Preuves : Les preuves proviennent en grande partie d’études animales/cellulaires, pas de l’humain.
- Tétrapeptide synthétique Lys-Glu-Asp-Pro (KEDP) de la classe des biorégulateurs de Khavinson
- La chimie est bien définie (PubChem CID 9848296) ; le but « prostatique » commercialisé n'est pas corroboré par les données
- La littérature KEDP publiée porte sur des travaux in vitro de chromatine/gérontologie — et non sur des résultats cliniques prostatiques
- Les données cliniques prostatiques habituellement citées appartiennent aux extraits bovins distincts Prostatilen/Vitaprost, pas au KEDP
- Aucune approbation FDA/EMA ; aucun essai humain, aucune réplication indépendante, aucun ECR occidental
- Fourni en Occident strictement comme réactif de recherche, non comme médicament
Un tétrapeptide synthétique à chaîne courte (Lys-Glu-Asp-Pro, KEDP) de la classe des « biorégulateurs peptidiques » de Khavinson, commercialisé comme un « biorégulateur prostatique ». Sa chimie est bien définie dans PubChem, mais les données publiées se résument à un ensemble restreint, ancien et majoritairement russe de travaux in vitro sur la chromatine/gérontologie — et non à des essais cliniques prostatiques.
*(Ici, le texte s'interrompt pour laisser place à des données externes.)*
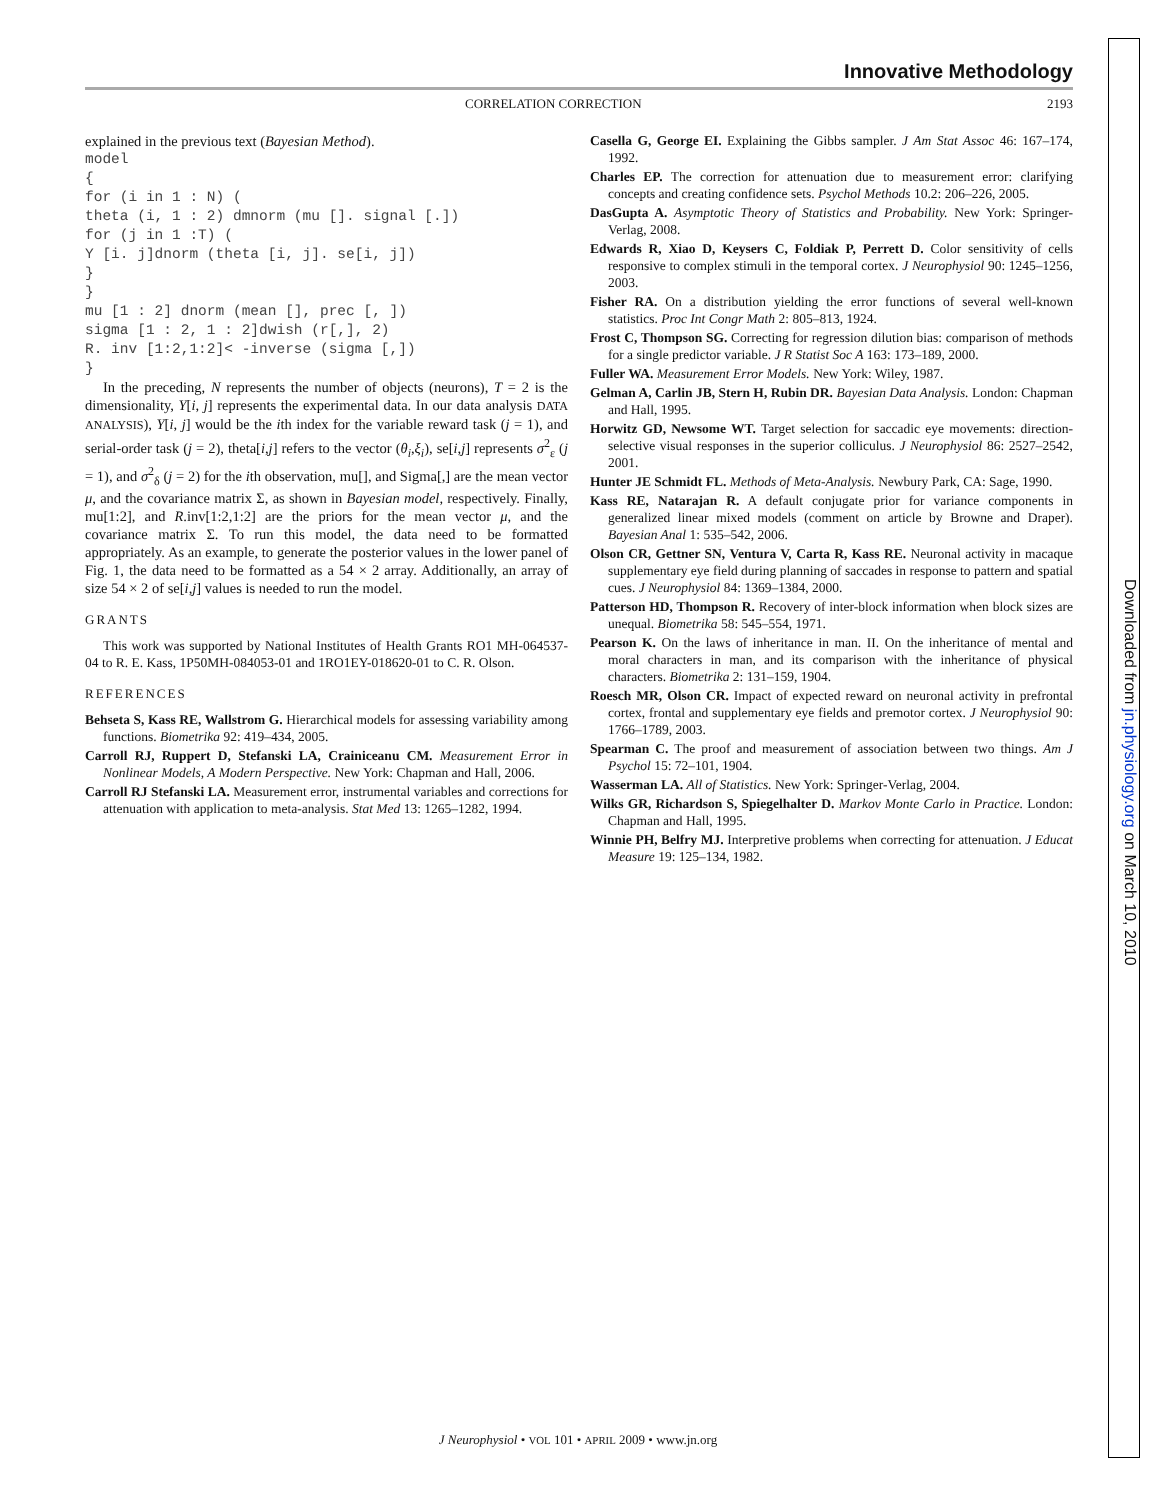Innovative Methodology
CORRELATION CORRECTION 2193
explained in the previous text (Bayesian Method).
model
{
for (i in 1 : N) (
theta (i, 1 : 2) dmnorm (mu []. signal [.])
for (j in 1 :T) (
Y [i. j]dnorm (theta [i, j]. se[i, j])
}
}
mu [1 : 2] dnorm (mean [], prec [, ])
sigma [1 : 2, 1 : 2]dwish (r[,], 2)
R. inv [1:2,1:2]< -inverse (sigma [,])
}
In the preceding, N represents the number of objects (neurons), T = 2 is the dimensionality, Y[i, j] represents the experimental data. In our data analysis DATA ANALYSIS), Y[i, j] would be the ith index for the variable reward task (j = 1), and serial-order task (j = 2), theta[i,j] refers to the vector (θ<sub>i</sub>,ξ<sub>i</sub>), se[i,j] represents σ<sup>2</sup><sub>ε</sub> (j = 1), and σ<sup>2</sup><sub>δ</sub> (j = 2) for the ith observation, mu[], and Sigma[,] are the mean vector μ, and the covariance matrix Σ, as shown in Bayesian model, respectively. Finally, mu[1:2], and R.inv[1:2,1:2] are the priors for the mean vector μ, and the covariance matrix Σ. To run this model, the data need to be formatted appropriately. As an example, to generate the posterior values in the lower panel of Fig. 1, the data need to be formatted as a 54 × 2 array. Additionally, an array of size 54 × 2 of se[i,j] values is needed to run the model.
GRANTS
This work was supported by National Institutes of Health Grants RO1 MH-064537-04 to R. E. Kass, 1P50MH-084053-01 and 1RO1EY-018620-01 to C. R. Olson.
REFERENCES
Behseta S, Kass RE, Wallstrom G. Hierarchical models for assessing variability among functions. Biometrika 92: 419–434, 2005.
Carroll RJ, Ruppert D, Stefanski LA, Crainiceanu CM. Measurement Error in Nonlinear Models, A Modern Perspective. New York: Chapman and Hall, 2006.
Carroll RJ Stefanski LA. Measurement error, instrumental variables and corrections for attenuation with application to meta-analysis. Stat Med 13: 1265–1282, 1994.
Casella G, George EI. Explaining the Gibbs sampler. J Am Stat Assoc 46: 167–174, 1992.
Charles EP. The correction for attenuation due to measurement error: clarifying concepts and creating confidence sets. Psychol Methods 10.2: 206–226, 2005.
DasGupta A. Asymptotic Theory of Statistics and Probability. New York: Springer-Verlag, 2008.
Edwards R, Xiao D, Keysers C, Foldiak P, Perrett D. Color sensitivity of cells responsive to complex stimuli in the temporal cortex. J Neurophysiol 90: 1245–1256, 2003.
Fisher RA. On a distribution yielding the error functions of several well-known statistics. Proc Int Congr Math 2: 805–813, 1924.
Frost C, Thompson SG. Correcting for regression dilution bias: comparison of methods for a single predictor variable. J R Statist Soc A 163: 173–189, 2000.
Fuller WA. Measurement Error Models. New York: Wiley, 1987.
Gelman A, Carlin JB, Stern H, Rubin DR. Bayesian Data Analysis. London: Chapman and Hall, 1995.
Horwitz GD, Newsome WT. Target selection for saccadic eye movements: direction-selective visual responses in the superior colliculus. J Neurophysiol 86: 2527–2542, 2001.
Hunter JE Schmidt FL. Methods of Meta-Analysis. Newbury Park, CA: Sage, 1990.
Kass RE, Natarajan R. A default conjugate prior for variance components in generalized linear mixed models (comment on article by Browne and Draper). Bayesian Anal 1: 535–542, 2006.
Olson CR, Gettner SN, Ventura V, Carta R, Kass RE. Neuronal activity in macaque supplementary eye field during planning of saccades in response to pattern and spatial cues. J Neurophysiol 84: 1369–1384, 2000.
Patterson HD, Thompson R. Recovery of inter-block information when block sizes are unequal. Biometrika 58: 545–554, 1971.
Pearson K. On the laws of inheritance in man. II. On the inheritance of mental and moral characters in man, and its comparison with the inheritance of physical characters. Biometrika 2: 131–159, 1904.
Roesch MR, Olson CR. Impact of expected reward on neuronal activity in prefrontal cortex, frontal and supplementary eye fields and premotor cortex. J Neurophysiol 90: 1766–1789, 2003.
Spearman C. The proof and measurement of association between two things. Am J Psychol 15: 72–101, 1904.
Wasserman LA. All of Statistics. New York: Springer-Verlag, 2004.
Wilks GR, Richardson S, Spiegelhalter D. Markov Monte Carlo in Practice. London: Chapman and Hall, 1995.
Winnie PH, Belfry MJ. Interpretive problems when correcting for attenuation. J Educat Measure 19: 125–134, 1982.
J Neurophysiol • VOL 101 • APRIL 2009 • www.jn.org
Downloaded from jn.physiology.org on March 10, 2010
Non approuvé par la FDA ni l'EMA ; fourni en Occident uniquement comme réactif de recherche.
Nom vs. données : un décalage à garder à l'esprit
« Prostamax » est commercialisé comme un peptide prostatique, mais la littérature révisée par les pairs qui étudie réellement le peptide synthétique Lys-Glu-Asp-Pro (KEDP) porte sur la chromatine et le vieillissement cellulaire dans les lymphocytes sanguins et le tissu de rat, et non sur la prostate. Les données cliniques prostatiques habituellement citées dans le marketing appartiennent à des extraits prostatiques bovins distincts (Prostatilen / Vitaprost) — et non à ce tétrapeptide synthétique. Distinguez bien les deux.
Vue d'ensemble
Prostamax est un court tétrapeptide synthétique de séquence Lys-Glu-Asp-Pro (code à une lettre KEDP). Il appartient à la famille des « courts biorégulateurs peptidiques » associée au gérontologue russe Vladimir Khavinson et à l'école de Saint-Pétersbourg, et il est commercialisé comme un « biorégulateur prostatique ». Son identité et sa chimie sont bien établies dans PubChem (CID 9848296) : formule C20H33N5O9, masse moléculaire ~487.5 g/mol.
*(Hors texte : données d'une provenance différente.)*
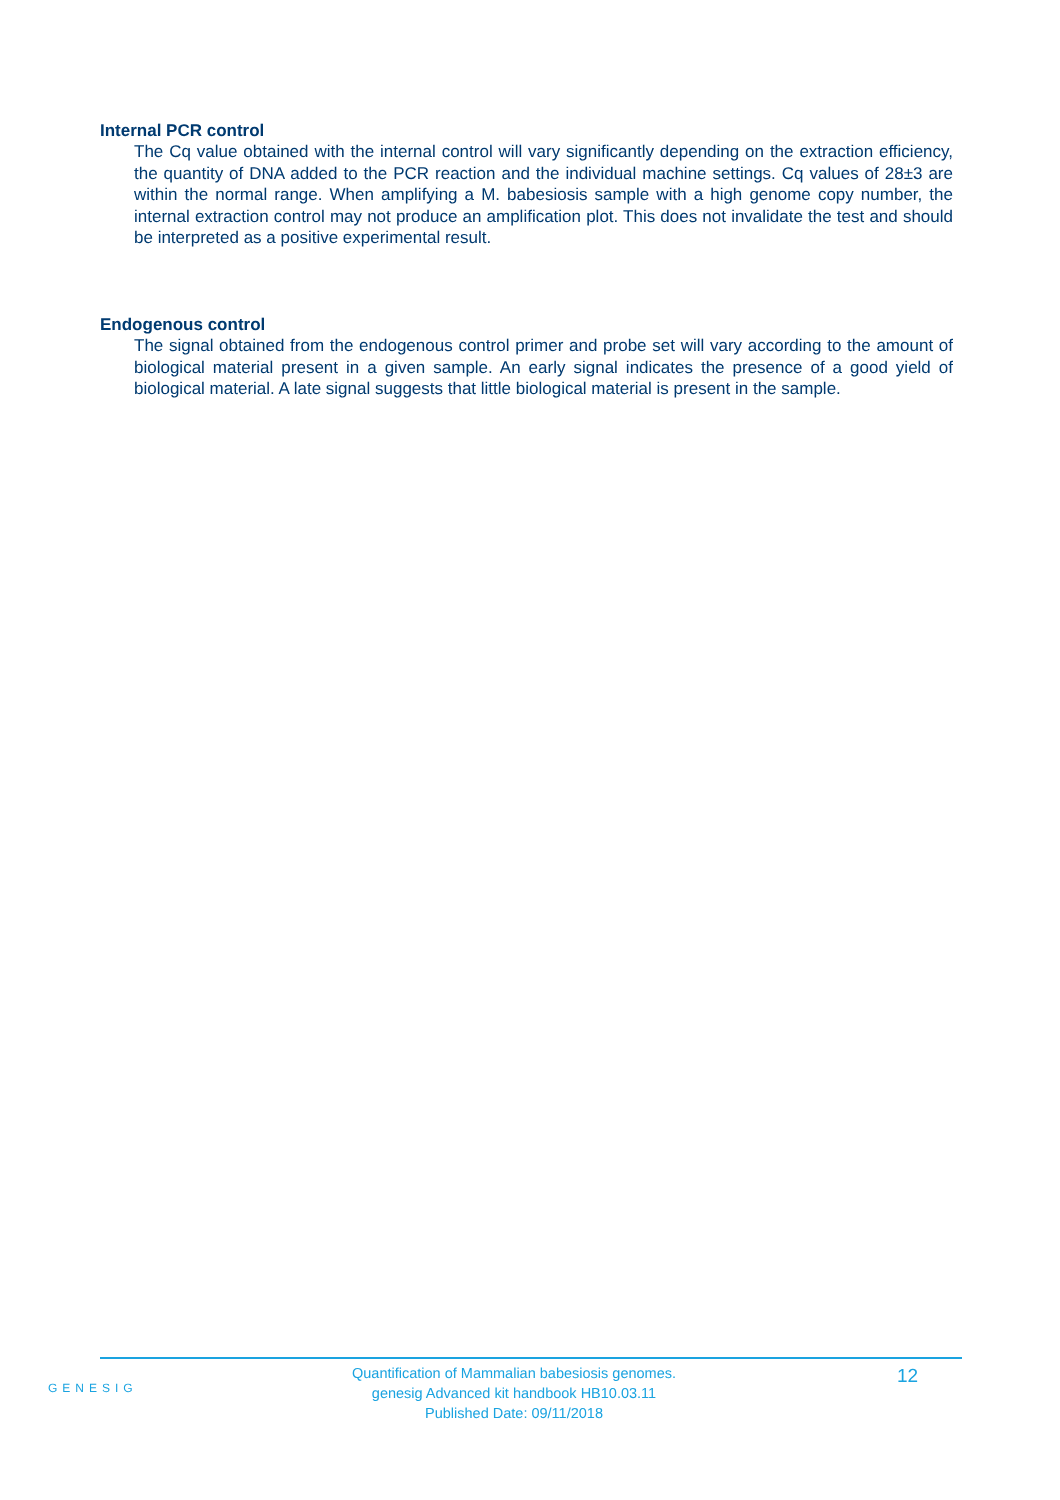Internal PCR control
The Cq value obtained with the internal control will vary significantly depending on the extraction efficiency, the quantity of DNA added to the PCR reaction and the individual machine settings. Cq values of 28±3 are within the normal range. When amplifying a M. babesiosis sample with a high genome copy number, the internal extraction control may not produce an amplification plot. This does not invalidate the test and should be interpreted as a positive experimental result.
Endogenous control
The signal obtained from the endogenous control primer and probe set will vary according to the amount of biological material present in a given sample. An early signal indicates the presence of a good yield of biological material. A late signal suggests that little biological material is present in the sample.
GENESIG
Quantification of Mammalian babesiosis genomes.
genesig Advanced kit handbook HB10.03.11
Published Date: 09/11/2018
12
Ce qu'il importe de comprendre à propos de Prostamax, c'est le décalage entre son but commercialisé et ses données réellement publiées. La littérature révisée par les pairs sur le peptide synthétique KEDP se résume à un ensemble restreint, ancien et majoritairement publié dans des revues russes et géorgiennes de travaux in vitro sur la décondensation de la chromatine et la gérontologie — réalisés sur des lymphocytes sanguins humains en culture (y compris des cellules issues de donneurs âgés) et dans des cultures de tissu de rat organotypique. Ce n'est pas un ensemble d'essais cliniques prostatiques. Aucun essai d'efficacité prostatique chez l'humain du peptide synthétique n'a été trouvé, il n'existe aucune réplication indépendante (hors de l'institut d'origine) et aucun essai contrôlé randomisé occidental.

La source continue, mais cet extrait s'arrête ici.